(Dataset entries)
□ □ □ □ □ □ □

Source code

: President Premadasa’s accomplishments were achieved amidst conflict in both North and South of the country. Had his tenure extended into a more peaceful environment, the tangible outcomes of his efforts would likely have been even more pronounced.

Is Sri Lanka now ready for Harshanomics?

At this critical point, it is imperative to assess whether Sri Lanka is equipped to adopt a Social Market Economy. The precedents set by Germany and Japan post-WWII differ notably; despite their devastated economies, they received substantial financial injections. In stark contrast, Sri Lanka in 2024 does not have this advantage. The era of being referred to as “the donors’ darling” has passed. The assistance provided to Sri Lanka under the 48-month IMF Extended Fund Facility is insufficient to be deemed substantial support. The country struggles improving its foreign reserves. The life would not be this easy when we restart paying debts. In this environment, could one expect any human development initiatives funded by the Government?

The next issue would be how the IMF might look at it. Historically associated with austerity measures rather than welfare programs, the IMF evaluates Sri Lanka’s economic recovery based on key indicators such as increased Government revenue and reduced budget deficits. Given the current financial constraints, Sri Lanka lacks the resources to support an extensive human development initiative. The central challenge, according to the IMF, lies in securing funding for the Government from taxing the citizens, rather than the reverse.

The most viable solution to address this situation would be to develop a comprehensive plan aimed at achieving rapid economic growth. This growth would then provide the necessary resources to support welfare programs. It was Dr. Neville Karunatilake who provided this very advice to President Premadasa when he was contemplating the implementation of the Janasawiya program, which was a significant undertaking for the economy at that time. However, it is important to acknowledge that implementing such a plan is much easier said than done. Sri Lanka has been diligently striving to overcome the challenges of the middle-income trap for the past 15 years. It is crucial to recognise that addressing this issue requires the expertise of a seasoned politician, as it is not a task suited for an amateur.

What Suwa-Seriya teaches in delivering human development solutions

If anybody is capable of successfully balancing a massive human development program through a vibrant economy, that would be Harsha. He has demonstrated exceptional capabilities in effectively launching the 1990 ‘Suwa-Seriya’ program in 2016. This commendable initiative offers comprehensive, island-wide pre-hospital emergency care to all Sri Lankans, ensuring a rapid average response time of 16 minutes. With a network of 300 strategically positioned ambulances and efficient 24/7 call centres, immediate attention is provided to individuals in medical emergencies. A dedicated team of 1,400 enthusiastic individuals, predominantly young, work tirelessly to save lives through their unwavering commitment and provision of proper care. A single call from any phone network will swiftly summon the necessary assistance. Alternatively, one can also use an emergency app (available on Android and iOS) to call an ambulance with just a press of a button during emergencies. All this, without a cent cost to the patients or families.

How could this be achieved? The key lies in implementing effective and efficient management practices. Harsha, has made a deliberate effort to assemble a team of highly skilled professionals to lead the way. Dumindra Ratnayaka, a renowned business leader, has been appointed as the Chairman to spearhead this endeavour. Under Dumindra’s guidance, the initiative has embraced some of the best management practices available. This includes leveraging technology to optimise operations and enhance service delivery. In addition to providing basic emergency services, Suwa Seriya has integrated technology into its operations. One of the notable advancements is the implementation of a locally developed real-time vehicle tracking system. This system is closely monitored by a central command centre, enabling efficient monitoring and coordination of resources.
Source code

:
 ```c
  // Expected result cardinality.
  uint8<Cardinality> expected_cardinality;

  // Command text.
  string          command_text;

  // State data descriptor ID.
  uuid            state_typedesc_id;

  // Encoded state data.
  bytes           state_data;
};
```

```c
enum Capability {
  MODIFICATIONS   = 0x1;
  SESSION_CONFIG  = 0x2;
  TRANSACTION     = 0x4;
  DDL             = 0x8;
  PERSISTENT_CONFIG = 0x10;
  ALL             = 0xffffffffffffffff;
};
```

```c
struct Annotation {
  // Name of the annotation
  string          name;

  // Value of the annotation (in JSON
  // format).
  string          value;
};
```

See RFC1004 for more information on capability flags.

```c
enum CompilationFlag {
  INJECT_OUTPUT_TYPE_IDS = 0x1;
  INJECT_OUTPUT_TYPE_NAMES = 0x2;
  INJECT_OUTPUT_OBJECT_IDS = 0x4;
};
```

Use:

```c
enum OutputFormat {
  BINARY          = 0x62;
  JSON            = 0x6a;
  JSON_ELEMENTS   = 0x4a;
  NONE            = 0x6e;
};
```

□ □ □ □ □ □ □

State how many lines in the data include the string "enum". Nothing else belongs in the reply.

3